[Opening Listed entries section]
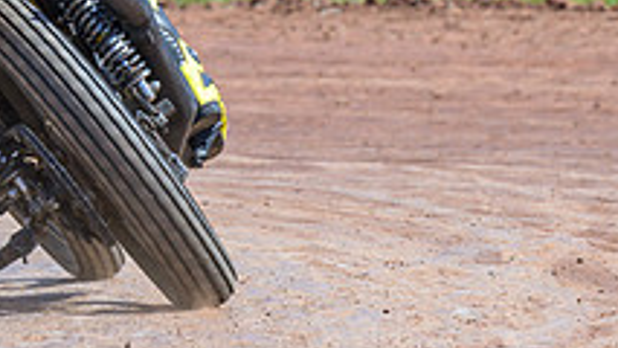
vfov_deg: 1.4
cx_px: -113
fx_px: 14000
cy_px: -151
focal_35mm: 854
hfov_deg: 2.5
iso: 180
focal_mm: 200
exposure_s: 1/400
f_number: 7.1
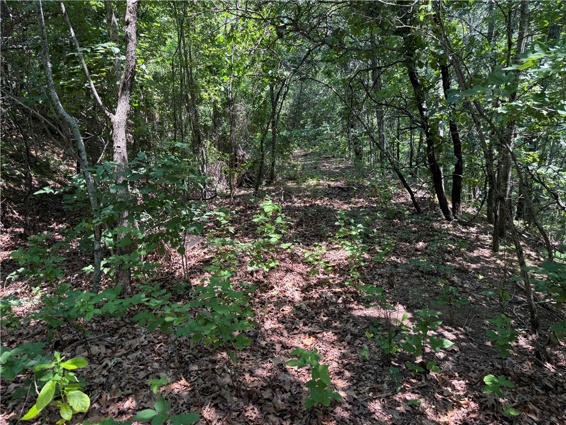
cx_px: 283
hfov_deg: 71.6
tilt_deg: -10.5
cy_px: 212
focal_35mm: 24
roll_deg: +0.0
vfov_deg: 56.8
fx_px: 392
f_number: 1.78
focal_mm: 6.76
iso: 100
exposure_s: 1/350
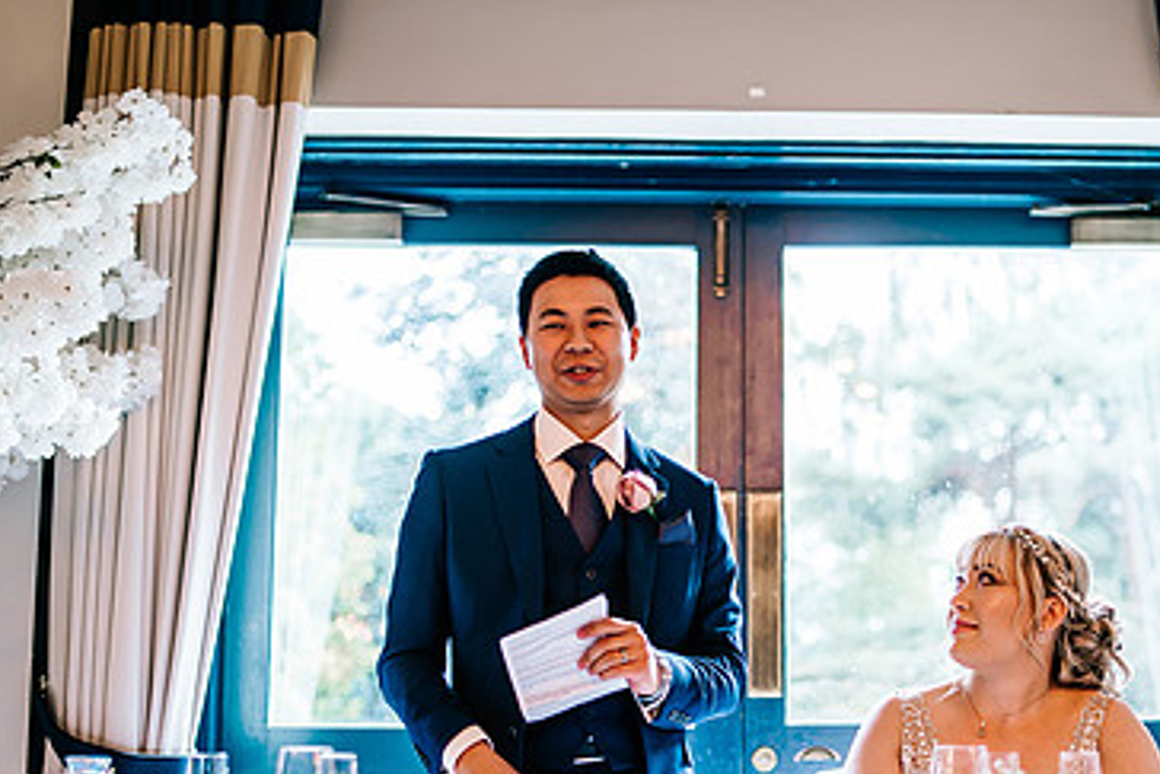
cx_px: 822
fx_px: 1837
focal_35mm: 57
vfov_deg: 23.7
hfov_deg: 34.5
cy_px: 505
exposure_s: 1/250
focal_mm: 35
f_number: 1.4
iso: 200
[Closing Listed entries section]
Work task
Render the data above verbatim and without pictures.

Output of the task
vfov_deg: 1.4
cx_px: -113
fx_px: 14000
cy_px: -151
focal_35mm: 854
hfov_deg: 2.5
iso: 180
focal_mm: 200
exposure_s: 1/400
f_number: 7.1
cx_px: 283
hfov_deg: 71.6
tilt_deg: -10.5
cy_px: 212
focal_35mm: 24
roll_deg: +0.0
vfov_deg: 56.8
fx_px: 392
f_number: 1.78
focal_mm: 6.76
iso: 100
exposure_s: 1/350
cx_px: 822
fx_px: 1837
focal_35mm: 57
vfov_deg: 23.7
hfov_deg: 34.5
cy_px: 505
exposure_s: 1/250
focal_mm: 35
f_number: 1.4
iso: 200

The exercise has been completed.